Tarantino walzt in „Cinema Speculation“ (dem Buch, das mich zum 70‘s Rewatch animiert hat), vor allem die Eröffnungssequenz länglich aus. Ich muss zugeben, dass mich Filme mit einer künstlerischen Eröffnung, wie bspw. „The Getaway“ wesentlich mehr ansprechen, als solche ohne (z.B. „Death Wish“) und „Flucht von Alcatraz“ hat eine solche. Sie zeigt den Wechsel von unserer Gesellschaft (Clint Eastwood in Anzug und Regenmantel) hinüber in die Gefängnisgesellschaft (Clint Eastwood, nackt und schutzlos), den Abstieg zum Rechtlosen, der man in Alcatraz eben ist. Für den Film birgt die Szene die Möglichkeit, Eastwoods nackten Po zu zeigen, was 1979 wohl ein Ding war und gleichzeitig in die erste typische Gefängsnisfilmszene leitet, nämlich den hünenhaften Gewaltverbrecher mit einem Faible für Männerärsche, der nur durch einen Kampf David gegen Goliath zu bezwingen ist. Filme in den 70ern: stereotyp as fuck.

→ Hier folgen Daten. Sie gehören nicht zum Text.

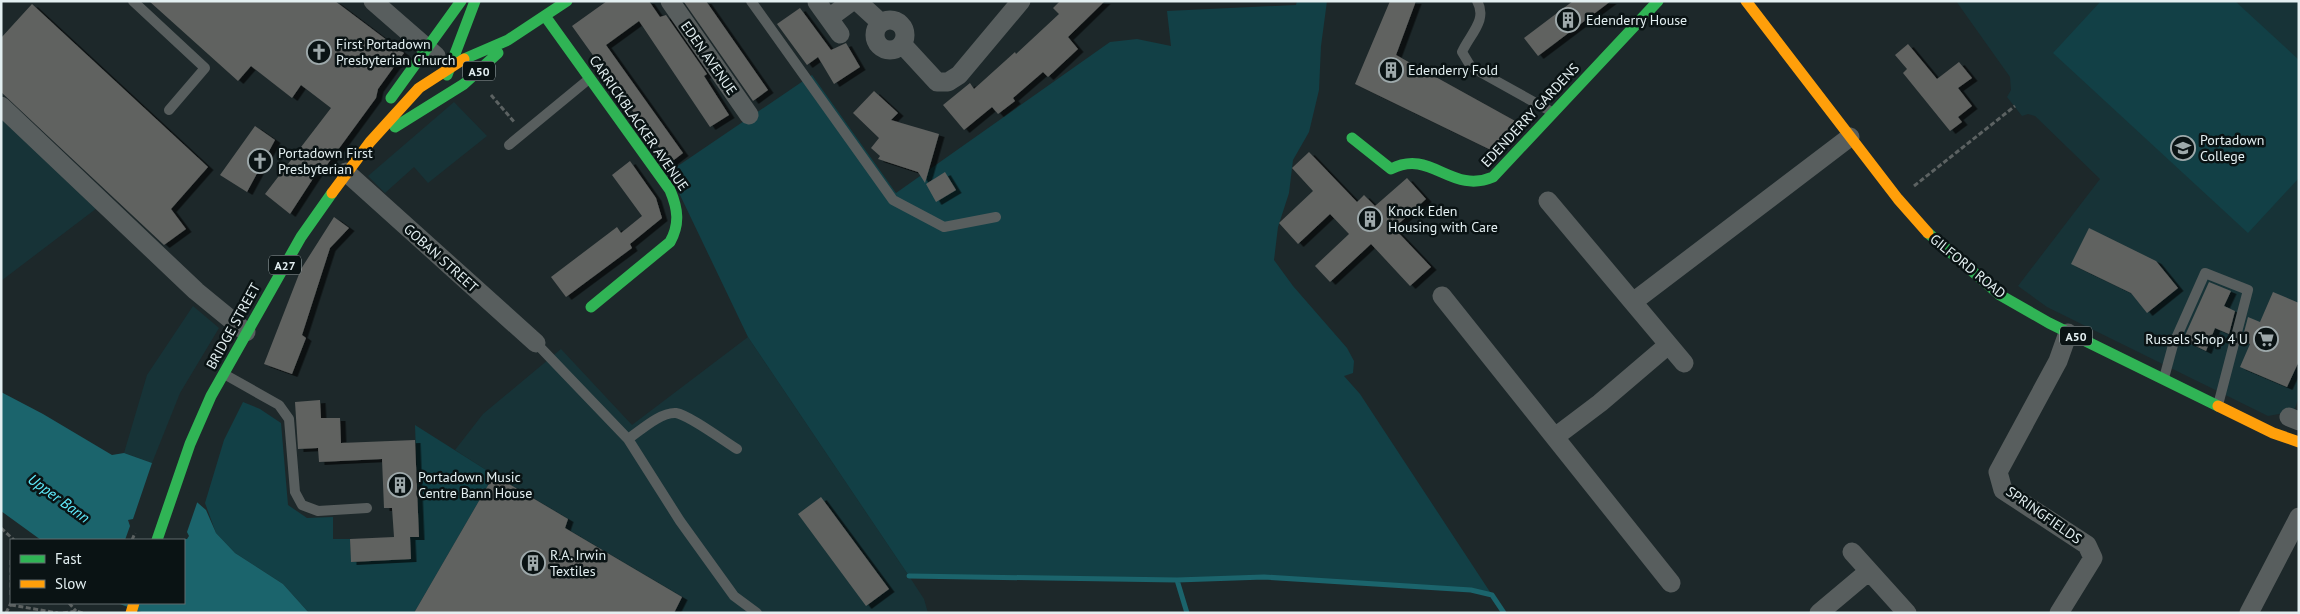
<svg xmlns="http://www.w3.org/2000/svg" width="2300" height="614" font-family="'PT Sans',sans-serif">
	<defs>
		<filter id="shadow"><feDropShadow dx="5.5" dy="3" stdDeviation="0" flood-color="#0009"/></filter>
	</defs>
	<rect width="100%" height="100%" fill="#1d282a"/>
	<path fill="#173337" d="M1956 1H2299V397L2294 411 2268 416 2047 307 2018 286 2100 179 2035 116 2028 114 2022 116 2007 97 2011 90 2010 77Z
		M454 102 487 136 428 183 414 167 385 193 368 176Z
		M1 117 97 208 1 281Z
		M193 306 219 328 180 393 152 463 124 453 147 375Z
		M748 337 909 576 924 599 928 613H414L494 475 455 450 483 414 561 349 632 425Z"/>
	<path fill="#124046" d="M1297 1H1327L1321 46 1319 90 1309 132 1293 160 1289 193 1278 227 1274 260 1293 286 1347 348 1354 361 1353 373 1344 376 1360 394 1492 595 1471 590 1264 577 1177 580 909 576 748 337 669 172 812 75 896 193 1110 42 1137 39 1171 46 1167 11 1296 5Z
		M2101 1H2235L2299 60V178L2248 233 2053 53Z
		M243 402 260 409 281 423 288 505 307 518 333 517V539H350L351 562 411 559 410 537H419L415 425 494 475 414 613H309L283 584 235 553 216 533 205 503 224 440Z"/>
	<path fill="#1b646c" d="M1 392 43 414 112 455 124 453 152 463 206 510 216 533 235 553 283 584 309 613H144L117 603H184V540H41L1 511Z"/>
	<path fill="#1d282a" d="M152 463 157 464 198 500 187 532 189 536 187 539 125 540 130 526 128 520 133 519Z"/>
	<g fill="none" stroke-linecap="round" stroke-linejoin="round">
		<path stroke="#1b646c" stroke-width="5" d="M909 576 1177 580 1264 577 1471 590 1492 595 1504 613
			M1177 580 1187 613"/>
	</g>
	<path fill="#606260" filter="url(#shadow)" d="M149 1H335L404 53 378 89 376 98 321 173 318 171 290 214 265 194 331 108 301 85 292 98 251 66 238 81Z
		M607 1H649L660 17 666 15 707 74 704 76 729 115 710 127 639 21 606 45 683 153 670 163 572 26Z
		M706 1 768 90 753 101 684 2Z
		M1060 1H1105L1068 37 1078 49 1048 77 1043 72 1013 98 1015 101 998 114 992 107 964 130 943 105 970 83 974 89 1015 52 1016 54 1059 14 1053 8Z
		M1390 1H1416L1396 55 1517 122 1495 152 1355 84Z
		M1573 1H1611L1538 56 1524 38Z
		M32 4 208 167 171 209 186 229 164 245 1 92V38Z
		M800 8 831 50 846 43 860 67 834 84 818 57 807 65 777 24Z
		M1908 44 1937 79 1959 62 1972 78 1958 88 1972 106 1958 117 1962 122 1950 131 1903 73 1907 69 1895 55Z
		M874 91 898 113 891 120 939 134 925 183 918 172 878 159 880 156 871 148 879 138 853 113Z
		M255 126 275 140 247 192 220 175Z
		M1309 152 1357 202 1364 195 1375 206 1407 178 1426 199 1394 228 1431 267 1410 286 1371 244 1330 282 1315 266 1349 234 1330 214 1298 244 1279 223 1313 191 1292 168Z
		M630 161 656 198 662 218 630 244 632 248 566 297 551 277 617 227 621 233 642 216 612 175Z
		M945 172 956 190 936 202 926 184Z
		M334 217 349 228 330 248 302 335 306 338 292 374 264 364 301 269Z
		M2089 228 2156 261 2178 288 2147 313 2131 293 2071 264Z
		M2209 282 2231 291 2224 306 2235 311 2229 334 2215 328 2206 351 2183 340Z
		M2273 292 2299 303V361L2287 387 2240 367 2250 344 2242 340 2248 317 2260 322Z
		M320 400 321 418H340L341 443 415 440 419 537H410L411 559 351 562 350 539 394 537 392 508H384L382 459 319 462 318 448 298 449 295 402Z
		M494 475 568 519 565 528 682 597 674 613H414Z
		M821 497 889 589 866 606 798 514Z"/>
	<g fill="none" stroke-linecap="round" stroke-linejoin="round">
		<path stroke="#5c6262" stroke-width="3" stroke-dasharray="5 2.5" stroke-linecap="butt" d="M491 95 515 123
			M1914 186 2015 106
			M1 528 14 540
			M132 540 135 533
			M11 560V597
			M69 603 76 611
			M11 605 58 613
			M6 613 11 603
			M63 613 76 611 83 613"/>
		<path stroke="#585e5e" stroke-width="10" d="M133 1 205 68 169 110
			M751 1 893 200 944 227 996 217
			M1477 1C1488 20 1470 34 1462 52L1471 67 1552 112
			M509 145 589 79
			M536 343 628 439C640 431 660 412 676 413 689 415 724 441 737 449
			M224 374 279 405 289 419 295 492 302 505 318 511 367 508
			M2164 378 2173 345 2205 273 2248 290 2218 405
			M628 439 680 521 734 596 757 613"/>
		<path stroke="#585e5e" stroke-width="19" d="M373 1 436 56
			M670 1 749 115
			M857 1 881 23
			M817 2 840 34
			M829 18 852 1
			M875 35a15 15 0 1 1 30 0a15 15 0 1 1-30 0Z
			M902 44 937 82H948L959 75 1021 1
			M1 106 196 291 246 332
			M346 172 536 343
			M1548 201 1684 363
			M1442 296 1671 583
			M1633 302 1850 137
			M2289 417 2299 421
			M1555 437 1600 403 1668 345
			M1852 552 1907 613
			M1819 613 1869 571
			M2059 613 2093 558 2087 545 2003 490 1998 472 2058 361 2068 333
			M2249 613 2299 517"/>
		<path stroke="#30b455" stroke-width="11" d="M545 16 670 190C678 209 680 224 670 242L591 307
			M464 59 508 40 567 1
			M447 75 475 1
			M391 98 461 1
			M395 127 464 84 498 53
			M1352 138 1391 169C1431 148 1451 195 1493 177L1658 1
			M1928 233 2000 295 2049 323 2218 406
			M157 540 190 444 211 396 301 237 332 193"/>
		<path stroke="#ff9f0a" stroke-width="11" d="M1746 1 1898 199 1928 233
			M332 193 370 142 419 88 464 59
			M2218 406 2273 433 2299 442
			M131 613 134 603"/>
	</g>
	<defs>
		<symbol id="building-ring" viewBox="-11 -11 22 22"><circle r="9.5" fill="#0a1314" stroke="#9ea9ab" stroke-width="1.5"/><path d="M-4-6H4V6H1V3H-1V6H-4ZM-2.5-4.3h1.7v1.8h-1.7ZM.8-4.3h1.7v1.8H.8ZM-2.5-1h1.7V.8h-1.7ZM.8-1h1.7V.8H.8Z" fill="#9ea9ab"/></symbol>
		<symbol id="church-ring" viewBox="-11 -11 22 22"><circle r="9.5" fill="#0a1314" stroke="#9ea9ab" stroke-width="1.5"/><path d="M-1.2-6h2.4v3.5h3.3v2.4h-3.3V6h-2.4V-.1h-3.3v-2.4h3.3Z" fill="#9ea9ab"/></symbol>
		<symbol id="school-ring" viewBox="-11 -11 22 22"><circle r="9.5" fill="#0a1314" stroke="#9ea9ab" stroke-width="1.5"/><path d="M0-5L7-2L0 1L-7-2ZM-4 1L0 2.5L4 1V4Q0 6-4 4Z" fill="#9ea9ab"/></symbol>
		<symbol id="supermarket-ring" viewBox="-11 -11 22 22"><circle r="9.5" fill="#0a1314" stroke="#9ea9ab" stroke-width="1.5"/><path d="M-6-5.5h2.5l.6 2H6L4.5 2H-2.5L-4.4-4H-6ZM-1.5 3.2a1.3 1.3 0 1 0 .1 0ZM3 3.2a1.3 1.3 0 1 0 .1 0Z" fill="#9ea9ab"/></symbol>
	</defs>
	<g fill-rule="evenodd">
		<use href="#building-ring" x="1554" y="6" width="28" height="28"/>
		<use href="#church-ring" x="305" y="38" width="28" height="28"/>
		<use href="#building-ring" x="1377" y="56" width="28" height="28"/>
		<use href="#school-ring" x="2169" y="134" width="28" height="28"/>
		<use href="#church-ring" x="246" y="147" width="28" height="28"/>
		<use href="#building-ring" x="1356" y="205" width="28" height="28"/>
		<use href="#supermarket-ring" x="2252" y="325" width="28" height="28"/>
		<use href="#building-ring" x="386" y="471" width="28" height="28"/>
		<use href="#building-ring" x="519" y="549" width="28" height="28"/>
	</g>
	<g text-anchor="middle" dominant-baseline="central" stroke-width="5" stroke-linejoin="round" paint-order="stroke">
		<g fill="#0a1314" stroke="#a2adaf" stroke-width="1">
			<rect x="463" y="61.5" width="32" height="19" rx="4"/>
			<rect x="269" y="255.5" width="32" height="19" rx="4"/>
			<rect x="2060" y="326.5" width="32" height="19" rx="4"/>
		</g>
		<g font-size="12" font-weight="bold" fill="#e3eff1">
			<text x="479" y="71">A50</text>
			<text x="285" y="265">A27</text>
			<text x="2076" y="336">A50</text>
		</g>
		<g font-size="14" fill="#e3eff1" stroke="#0a1314" text-anchor="start">
			<text x="1586" y="20">Edenderry House</text>
			<text x="336" y="44">First Portadown<tspan x="336" dy="16">Presbyterian Church</tspan></text>
			<text x="1408" y="70">Edenderry Fold</text>
			<text x="2200" y="140">Portadown<tspan x="2200" dy="16">College</tspan></text>
			<text x="278" y="153">Portadown First<tspan x="278" dy="16">Presbyterian</tspan></text>
			<text x="1388" y="211">Knock Eden<tspan x="1388" dy="16">Housing with Care</tspan></text>
			<text x="2248" y="339" text-anchor="end">Russels Shop 4 U</text>
			<text x="418" y="477">Portadown Music<tspan x="418" dy="16">Centre Bann House</tspan></text>
			<text x="550" y="555">R.A. Irwin<tspan x="550" dy="16">Textiles</tspan></text>
		</g>
		<g font-size="14" fill="#e3eff1" stroke="#0a1314">
			<text transform="translate(709 58) rotate(55)">EDEN AVENUE</text>
			<text transform="translate(1530 115) rotate(-47)">EDENDERRY GARDENS</text>
			<text transform="translate(639 123) rotate(55)">CARRICKBLACKER AVENUE</text>
			<text transform="translate(441 258) rotate(42)">GOBAN STREET</text>
			<text transform="translate(1968 266) rotate(39)">GILFORD ROAD</text>
			<text transform="translate(233 326) rotate(-61)">BRIDGE STREET</text>
			<text transform="translate(2044 515) rotate(35)">SPRINGFIELDS</text>
		</g>
		<g font-size="15" font-style="italic" fill="#60edfe" stroke="#0a1314">
			<text transform="translate(59 498) rotate(36)">Upper Bann</text>
		</g>
	</g>
	<rect width="2300" height="614" fill="none" stroke="#e3eff1" stroke-width="5"/>
	<rect x="10" y="539" width="175" height="65" fill="#0a1314" stroke="#616b6c"/>
	<rect x="20" y="555" width="25" height="8" fill="#30b455" stroke="#616b6c"/>
	<text x="55" y="564" font-size="15" fill="#e3eff1">Fast</text>
	<rect x="20" y="580" width="25" height="8" fill="#ff9f0a" stroke="#616b6c"/>
	<text x="55" y="589" font-size="15" fill="#e3eff1">Slow</text>
</svg>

Über rund 100 Minuten versucht der Film nun etwas wie eine Storyline aufzubauen, Leute finden sich, freunden sich an, es gibt hier ein wenig Gefängnisgewalt, dort ein wenig mehr, wen man auch fragt: es hat nich nie jemand geschafft von Alcatraz zu fliehen, trotzdem wollen es alle tun. Und. So. Weiter. Zwei-, dreimal kratzt jemand mit der Spitze eines Nagelklippers Mörtel aus der Wand und dann geht es auch schon den Lüftungsschacht hoch. Es geht aufs Ende zu.
Und das Ende ist leider der schwächste Teil der ganzen Flucht von Alcatraz: vielleicht wollte man es an der Stelle nicht weiter ausschmücken oder die Flucht verlief wirklich so langweilig, wie sie eben im Film verläuft, jedenfalls nach ein paar Regenrinnen und ein paar Zäunen, sind die drei Gefangenen weg. Und bleiben weg. Weil, und das meinte ich am Anfang, so ist das Ende nun einmal, keiner weiß, was mit den drei Flüchtlingen passiert ist: sie sind nicht wieder aufgetaucht, weder tot, noch lebendig.